WORK TO BE COMPLETED>
Only one stretch of the material below is wanted: everything from the line containing "vfov_deg: 7.6" down to the line containing "focal_mm: 3.3", both ends included. Repeat it exactly and skip the pictures.

PROVIDED RECORDS>
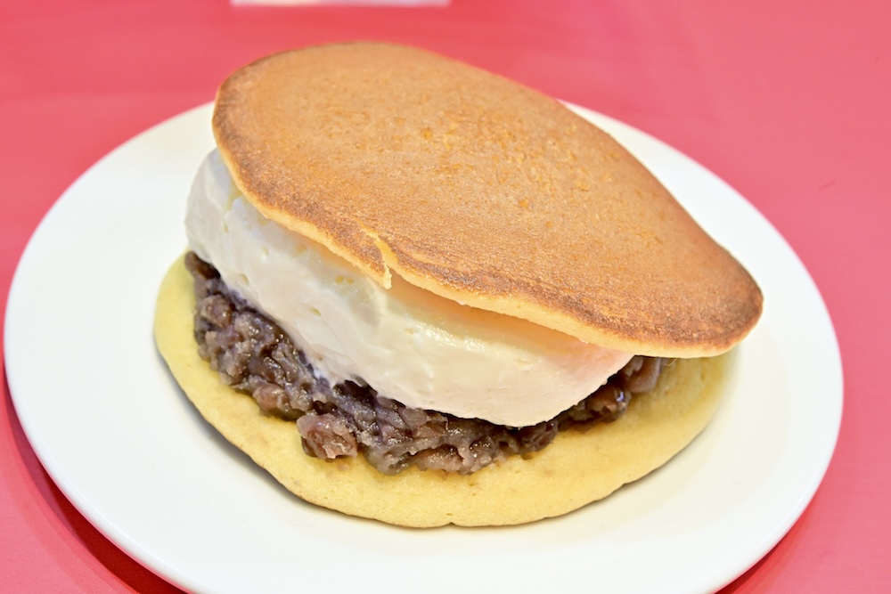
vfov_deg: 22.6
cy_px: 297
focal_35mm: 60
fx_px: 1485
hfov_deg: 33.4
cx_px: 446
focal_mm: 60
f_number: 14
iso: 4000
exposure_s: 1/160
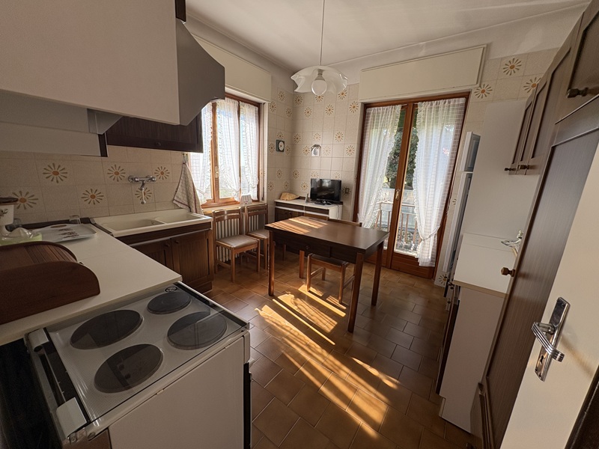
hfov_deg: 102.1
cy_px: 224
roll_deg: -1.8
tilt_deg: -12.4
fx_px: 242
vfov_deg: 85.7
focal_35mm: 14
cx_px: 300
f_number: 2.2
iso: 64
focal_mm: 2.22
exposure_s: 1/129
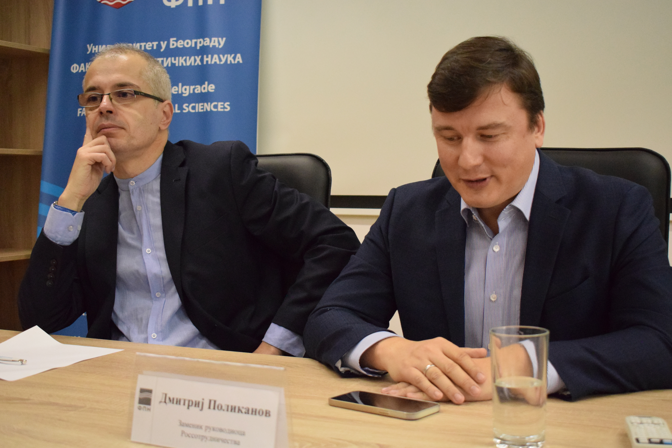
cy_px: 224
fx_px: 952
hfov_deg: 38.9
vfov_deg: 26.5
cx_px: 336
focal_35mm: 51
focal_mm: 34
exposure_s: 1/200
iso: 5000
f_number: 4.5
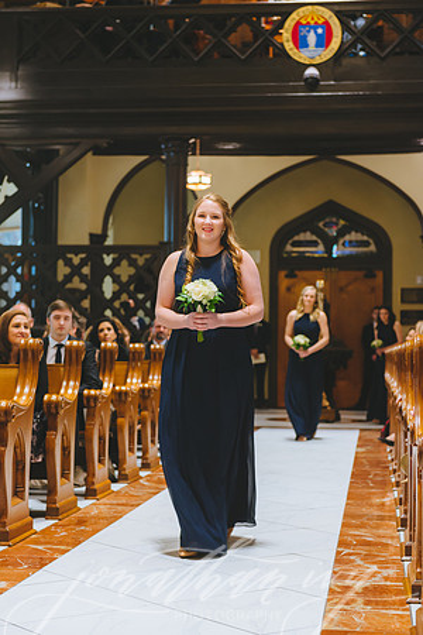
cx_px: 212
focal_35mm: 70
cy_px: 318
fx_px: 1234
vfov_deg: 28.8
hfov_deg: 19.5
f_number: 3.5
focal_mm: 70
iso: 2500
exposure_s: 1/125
==
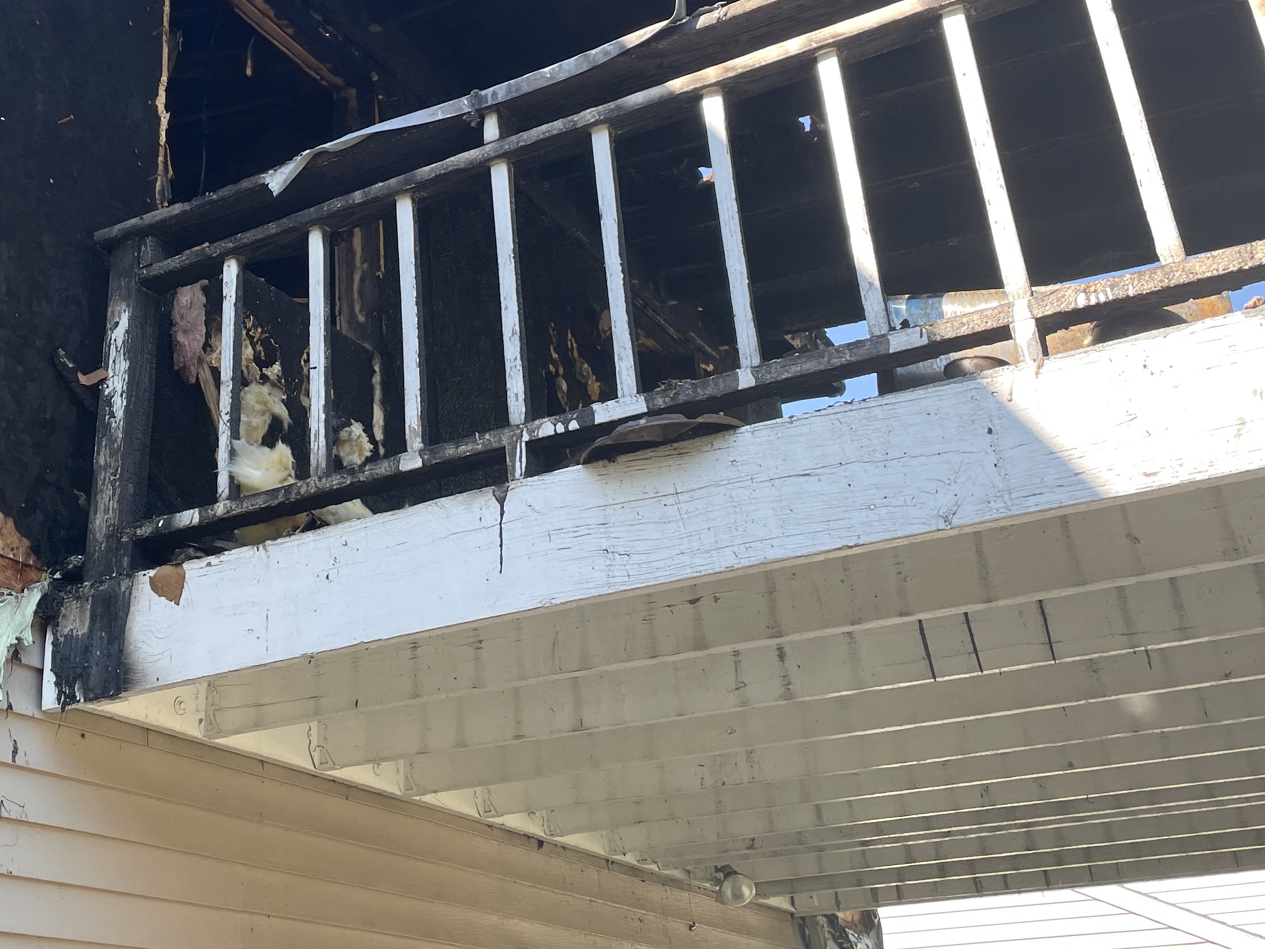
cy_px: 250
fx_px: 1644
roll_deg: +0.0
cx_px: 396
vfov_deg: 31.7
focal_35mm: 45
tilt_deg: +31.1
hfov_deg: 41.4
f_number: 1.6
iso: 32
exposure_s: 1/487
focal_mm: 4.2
--
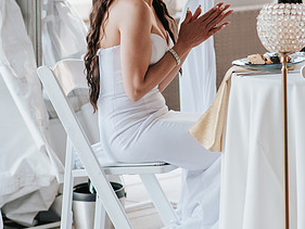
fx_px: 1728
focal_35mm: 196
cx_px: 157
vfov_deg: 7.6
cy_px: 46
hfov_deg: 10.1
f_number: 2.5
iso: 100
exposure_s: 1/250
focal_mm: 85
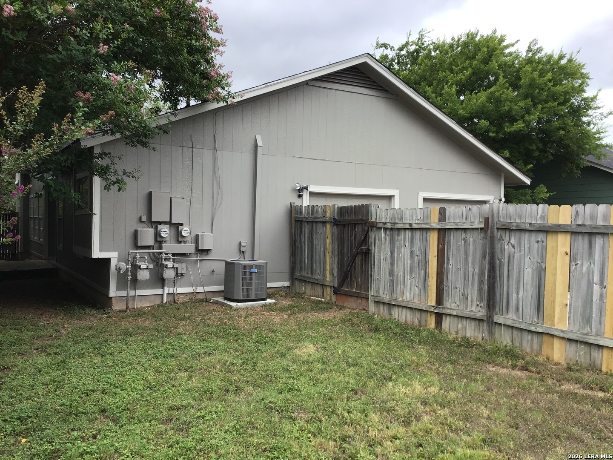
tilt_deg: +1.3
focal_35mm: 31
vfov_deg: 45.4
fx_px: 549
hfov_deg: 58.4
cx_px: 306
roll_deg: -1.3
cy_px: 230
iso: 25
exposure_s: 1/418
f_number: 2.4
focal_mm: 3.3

COMPLETED EXERCISE>
vfov_deg: 7.6
cy_px: 46
hfov_deg: 10.1
f_number: 2.5
iso: 100
exposure_s: 1/250
focal_mm: 85
tilt_deg: +1.3
focal_35mm: 31
vfov_deg: 45.4
fx_px: 549
hfov_deg: 58.4
cx_px: 306
roll_deg: -1.3
cy_px: 230
iso: 25
exposure_s: 1/418
f_number: 2.4
focal_mm: 3.3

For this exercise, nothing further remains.